If I could have written the perfect book that would get kids reading, this would be it.
It’s The Book With No Pictures, by B. J. Novak (you’ll know him from the American version of The Office–he was the young intern, Ryan. Oh, and he wrote the friggin’ series. And, like, executive produced it. And, like, directed. Frig. But I digress.)
This book is so brilliant because it hooks kids on reading by making their parents say silly stuff. It’s an inside joke with the kid who is being read to. An inside joke between the kid and the book itself–leapfrogging over the adult who is reading, who isn’t in on the joke.
How?
The book starts out with a contract. “The rules” of book reading. And rule number one is that the reader has to read all the words, as written. There is no deviating from the words printed on the pages.
And with that established, The Book With No Pictures just proceeds to have its way with the adult. It lays out a series of silly noises the parent “has” to read, like blork and bluurf. And “makes” the adult say stuff she doesn’t want to, like “I am a monkey who taught myself to read.”
And you can imagine that the child listening to all of this–particularly if their adult is rather serious–is just in hysterics. The child cannot wait to hear what their silly parent is going to have to say next!
And there you have it. That child has been shown the power of books. If books can make people do silly things, then what else can they do? Transport you. Protect you. Inform. Subvert. Tickle you. All of those book-super-powers that we typically learn slowly, as we read more and more books, but which the kids listening to this book will understand almost immediately.
This book is a shortcut to understanding the power of the written word.
And once given a glimpse of that power, the child will be hooked on reading.
Check out this video of Novak reading his book to some kids. Just watch their reaction when he reads, “Everything the words say, the person reading the book has to say.” There’s a titter of laughter that sweeps across the audience, because many of the kids already get it–their first glimpse of the power. They know what’s coming. So, so good.

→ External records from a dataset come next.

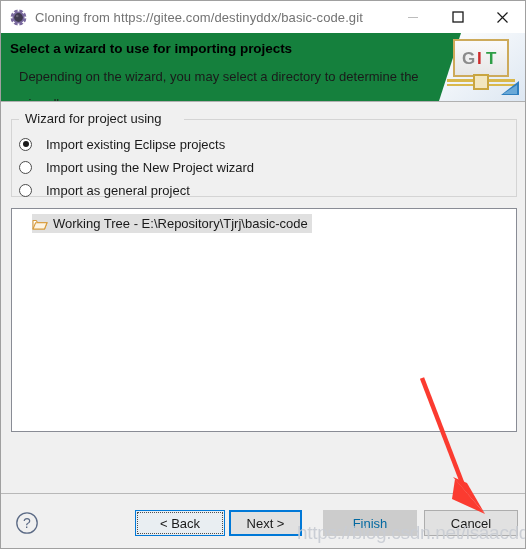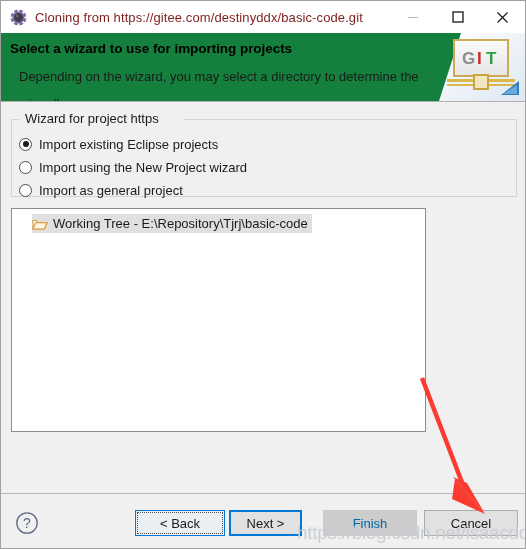"Cloning from" #title-text { color: #7f1d1d -> #737373 }
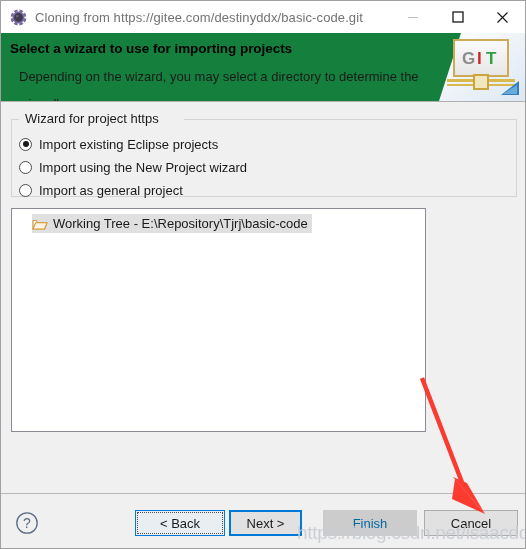"Wizard for project https" div { text: https -> using }
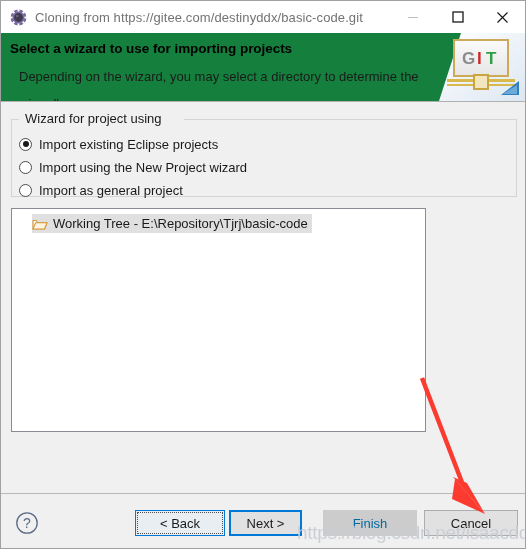"Import existing Eclipse projects" .radio-label { margin-left: 7px -> 14px }
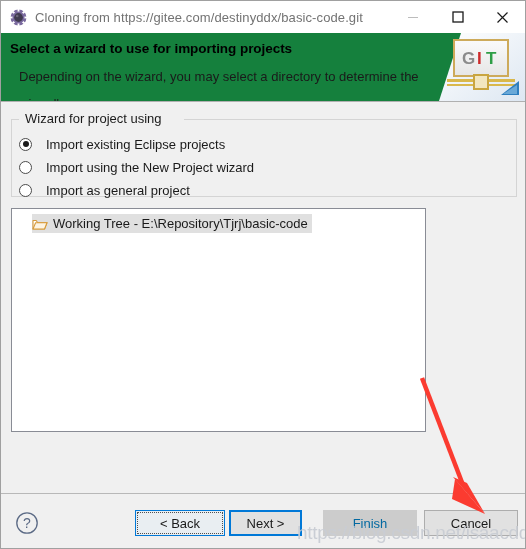"Working Tree -" #tree-panel { width: 415px -> 506px }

There are so many reasons not to love kids’ books written by celebrities–they usually suck, for one thing. Celebs often have a “big idea” that sounds good but has nothing to do with the reading enjoyment of the kid, never mind a literacy principle. And then the celeb typically just exploits that gimmick often eschewing things like, oh, pacing and plot and logic, for instance. And their books typically take over the big bookstores with their sucky, sucky books that suck. And for another thing, celebs have a day job and aren’t writing in the trenches like the rest of us (the average salary for a Canadian writer is about $13,000) so if you’re a kidlit writer it’s easy to be a bit… bitter. BUT (you knew this was coming) this is a huge exception. For one thing, Novak is a writer, so this book is brilliantly paced. For another thing, he’s a freaking genius to have THOUGHT OF THIS BRILLIANT BOOK IDEA THAT I WISH I’D THOUGHT OF which is way beyond just a gimmick. (Watch this 10-minute video of him speaking to the freaking ALA about the freaking reading theory behind his book, which I just found a minute ago after I’d already written this post.
But I digress.
This here Book With No Pictures is a wonderful thing on several levels. It will hook kids on reading. Not only that, but Novak has generously set up you (the adult reader-out-louder) to be a superstar, because you’re playing a brilliant straight-person to your kid and making him howl with laughter.
And ya just gotta love that.
The Book With No Pictures, by B. J. Novak (on the cover, there are no spaces between the B. and the J. but, c’mon) published by Penguin Random House’s Penguin Young Readers Group, about $12.